- This repo is folked from graceful-cluster to add support of graceful server shotdown (if remaing connection, not shutting down soon).
- This repo is very EXPERIMENTAL and not well documented yet. if you consider to use in production, please be careful.
- I only change 'graceful-cluster.js' file from original source code;
Install:
npm install awesome-graceful-cluster
This patch will prevent active connections reset when server receives SIGKILL
or SIGTERM
. Idle (keep-alive) inbound connections without active requests will be destroyed.
Example 'server.js':
// Example server with 'express'.
var express = require('express');
var app = express();
var listener = app.listen(8000);
var GracefulServer = require('awesome-graceful-cluster').GracefulServer;
var gracefulServer = new GracefulServer({
server: listener,
shutdownTimeout: 10 * 1000, // 10 sec.
});
GracefulServer options description:
option | info |
---|---|
log |
function, custom log function, console.log used by default. |
server |
required, http server instance. |
shutdownTimeout |
ms, force worker shutdown on SIGTERM timeout.
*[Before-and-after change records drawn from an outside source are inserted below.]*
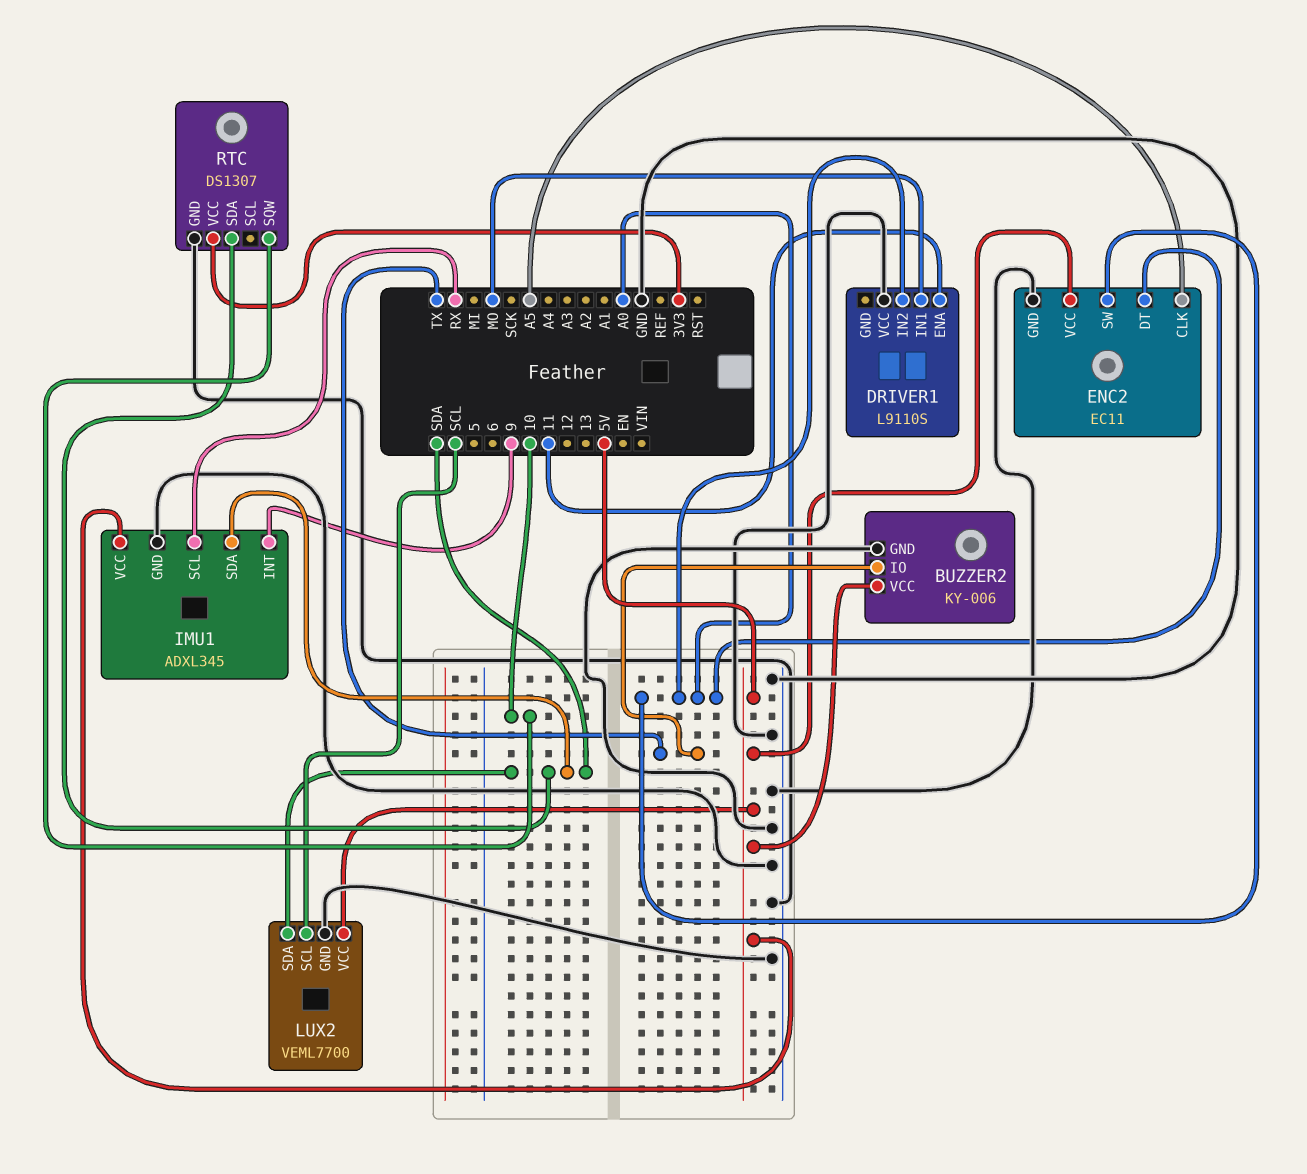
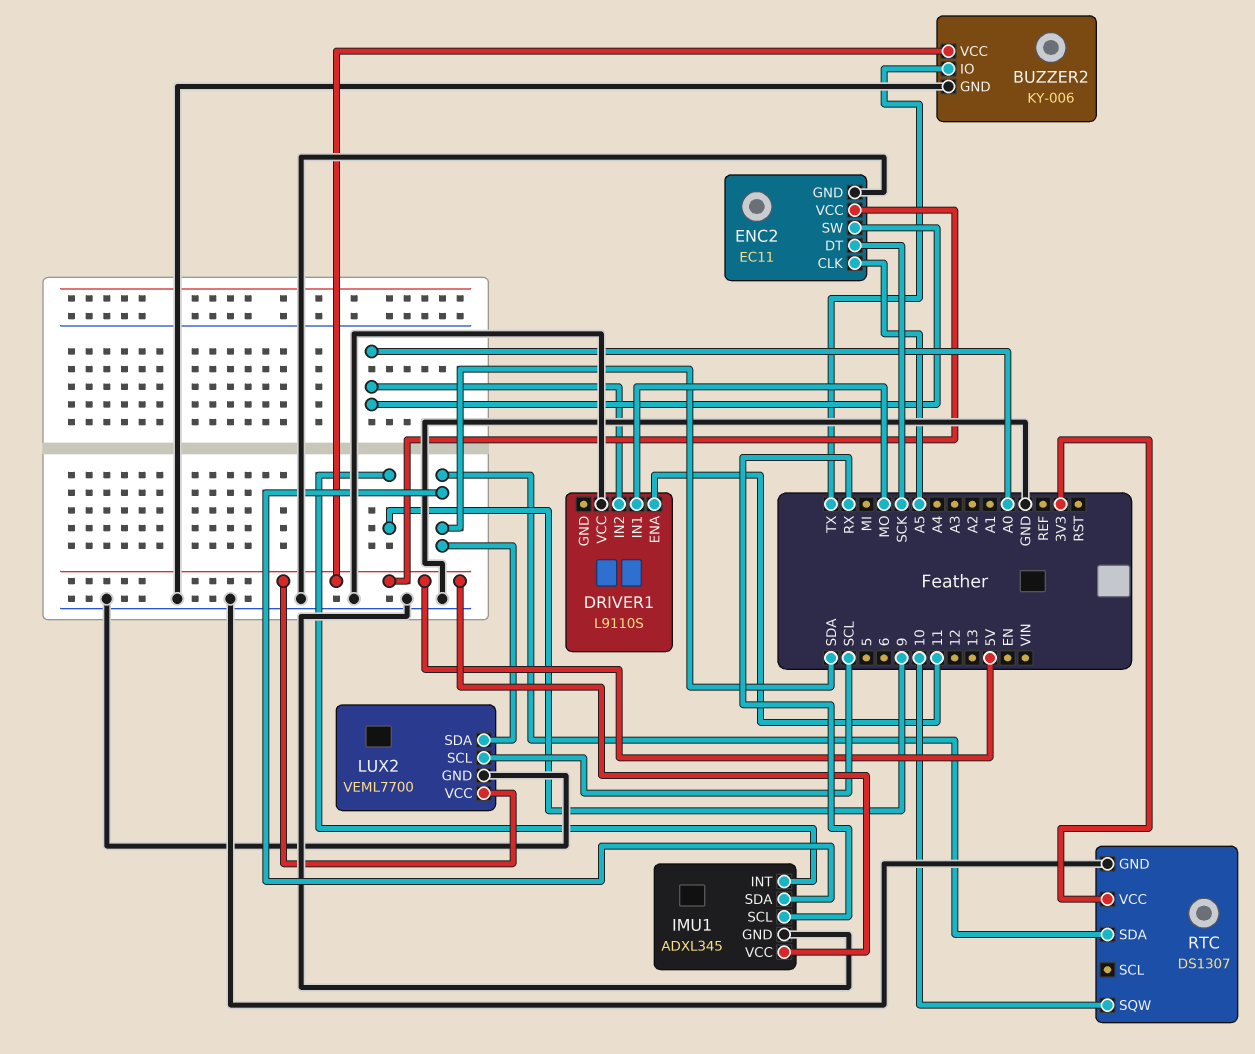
ENC2 pin DT: A0 -> SCK

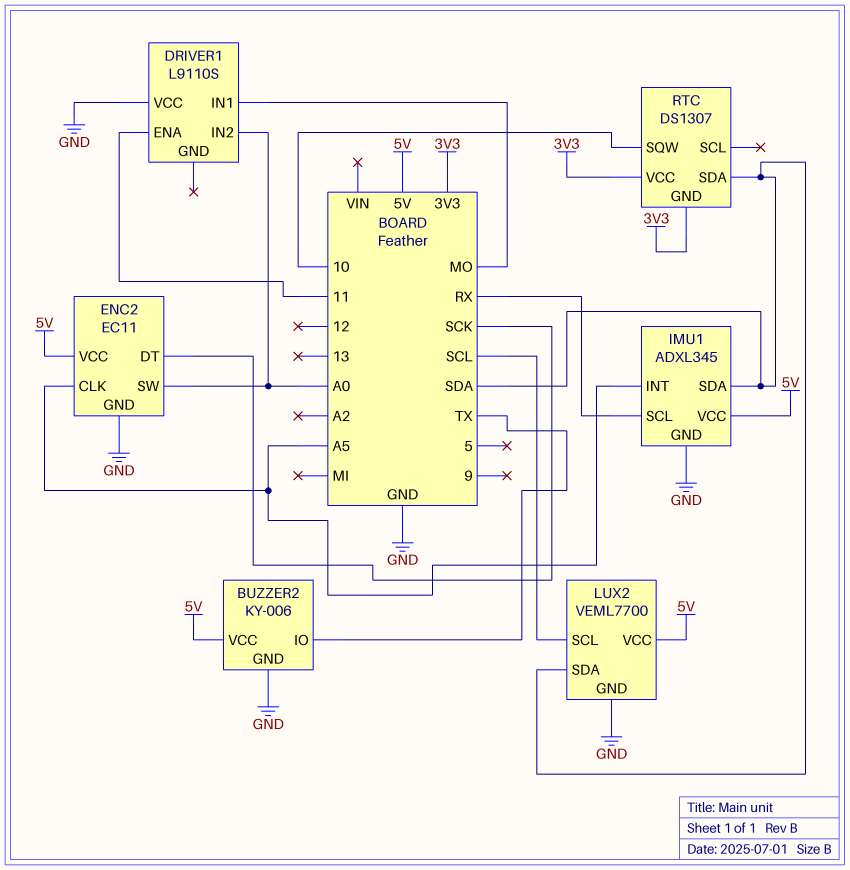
IMU1 pin INT: 9 -> A5
RTC pin GND: GND -> 3V3

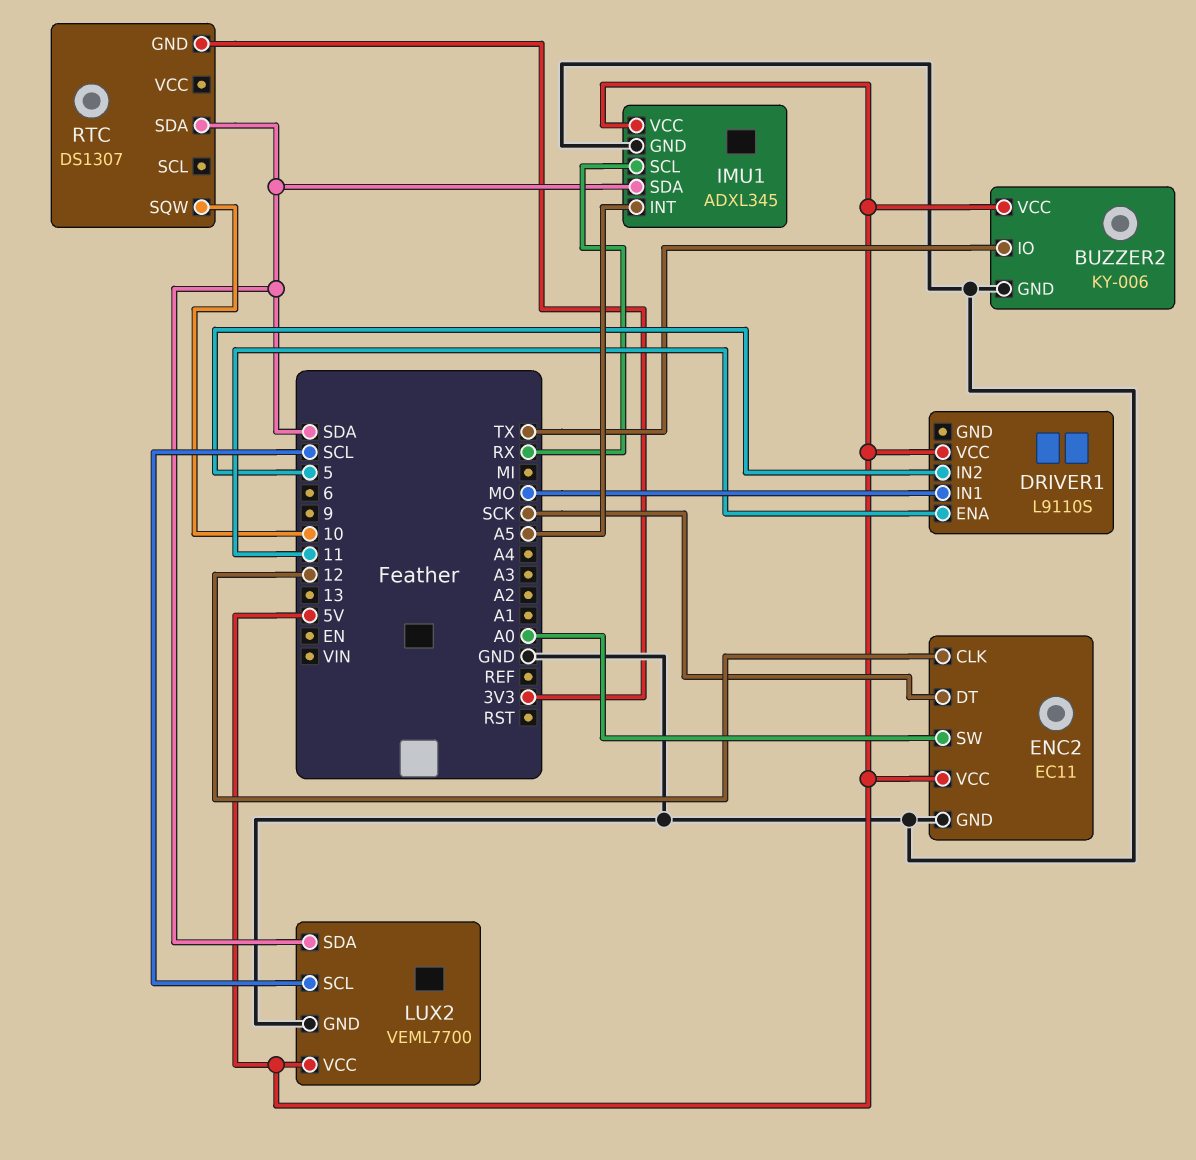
DRIVER1 pin IN2: A0 -> 5
DRIVER1 pin VCC: GND -> 5V
ENC2 pin CLK: A5 -> 12
RTC pin VCC: 3V3 -> none

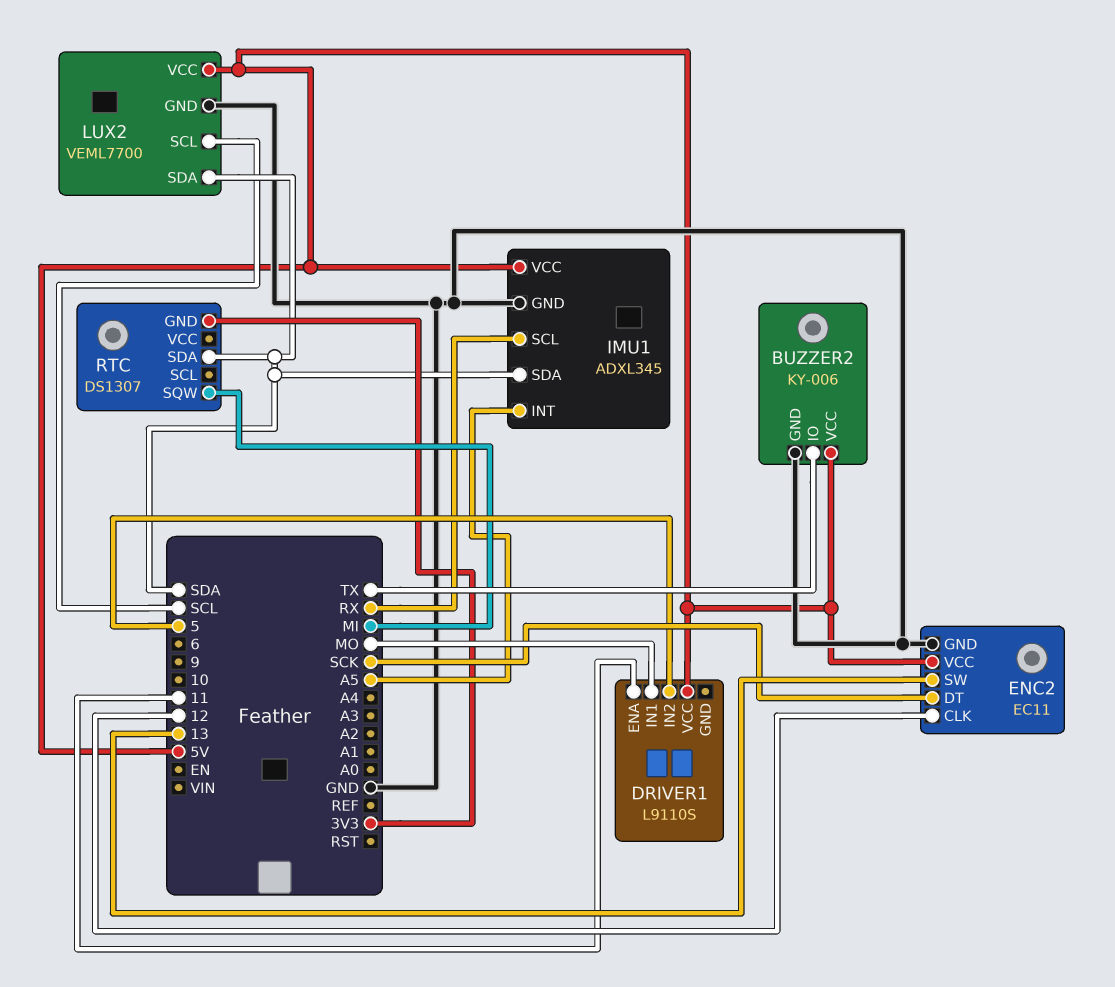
ENC2 pin SW: A0 -> 13
RTC pin SQW: 10 -> MI

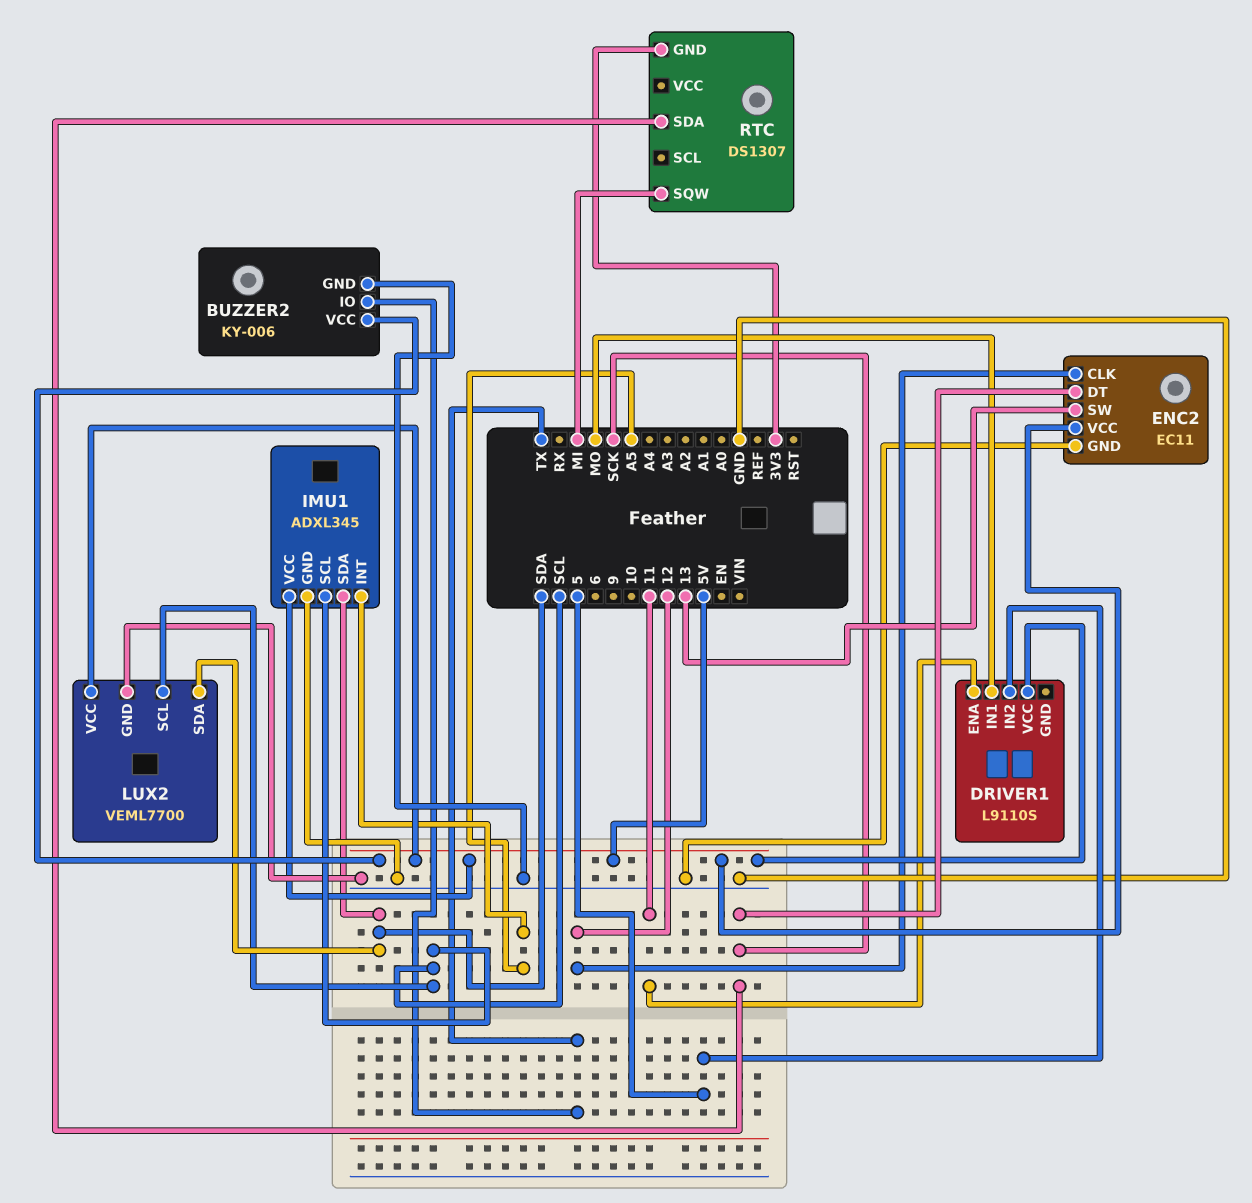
IMU1 pin SCL: RX -> SCL
RTC pin SDA: SDA -> SCK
Defaults to 5000ms. |
Also you can initiate graceful shutdown when needed:
gracefulServer.shutdown();
This cluster wrapper will send SIGTERM
signal to workers and wait till they finished all requests.
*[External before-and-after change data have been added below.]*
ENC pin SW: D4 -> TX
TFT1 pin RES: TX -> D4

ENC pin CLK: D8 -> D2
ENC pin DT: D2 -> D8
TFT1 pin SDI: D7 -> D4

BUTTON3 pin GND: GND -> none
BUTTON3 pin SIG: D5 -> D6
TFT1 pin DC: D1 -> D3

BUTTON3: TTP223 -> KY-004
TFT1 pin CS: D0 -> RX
Also it can gracefully restart all workers one by one with zero cluster downtime on some conditions:
- Worker memory used.
- Worker time online.
- Your custom condition: just call
GracefulCluster.gracefullyRestartCurrentWorker()
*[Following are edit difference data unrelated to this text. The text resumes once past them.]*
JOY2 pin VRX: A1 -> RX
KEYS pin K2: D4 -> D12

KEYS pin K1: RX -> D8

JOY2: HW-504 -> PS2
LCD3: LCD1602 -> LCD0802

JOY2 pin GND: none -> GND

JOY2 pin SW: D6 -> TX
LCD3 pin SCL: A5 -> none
to restart current worker inserverFunction
. - On
SIGUSR2
signal to cluster process.
Example 'cluster.js':
var GracefulCluster = require('awesome-graceful-cluster').GracefulCluster;
process.title = '<your-cluster-title>'; // Note, process title must be near filename (cluster.js) length, longer title truncated.
GracefulCluster.start({
shutdownTimeout: 10 * 1000, // 10 sec.
restartOnTimeout: 5 * 3600 * 1000, // 5 hours.
restartOnMemory: 150 * 1024 * 1024, // 150 MB.
serverFunction: function() { // Your 'server.js' code module with server logic. you must return [server, app]
var express = require('express');
var app = express();
var server = app.listen(8000);
return [server, app];
}
});
Example 'app.js': (insert kind of below code so that you can close existing connection)
...
app.use(function(req, res, next){
if (app.get('graceful_shutdown') === true) {
console.log('Connection:close header was sent.')
res.set('Connection', 'close');
}
next();
});
...
GracefulCluster options description:
option | info |
---|---|
disableGraceful |
disable graceful shutdown for faster debug. |
exitFunction |
optional, function that is called when the master needs to exit. The default function exits with exit code 0. |
log |
function, custom log function, console.log used by default. |
restartOnMemory |
bytes, optional. restart worker on memory usage. |
restartOnTimeout |
ms, optional. restart worker by timer. |
serverFunction |
required, function with worker logic. |
shutdownTimeout |
ms, optional. force worker shutdown on SIGTERM timeout. Defaults to 5000ms. |
workersCount |
workers count, if not specified os.cpus().length will be used. |
minimumWorkerProcessHealthPercent |
represents a lower limit on the number of worker servers that must remain in the RUNNING state during restarting, as a percentage of the desired number of servers . |
workerProcessDisconnectDelay |
worker process graceful showdown delay time. |
workerProcessForceShutdownTimeout |
worker process force showdown timeout (after workerProcessDisconnectDelay time). |
Graceful restart performed by USR2
signal:
pkill -USR2 <your-cluster-title>
or
kill -s SIGUSR2 <cluster-pid>
This method is also good if your app is launched with forever:
forever start cluster.js
If you prefer PM2 you should use 'server.js' patch only. This will force PM2 to wait until active connections are closed when using:
pm2 reload <id>
With PM2 graceful reload don`t forget to set important process parameters:
"instances": 0
- use cluster with multiple instances, so one instance will still work when another is reloaded."kill_timeout": 5000
- wait more time to allow active connections finish their responses.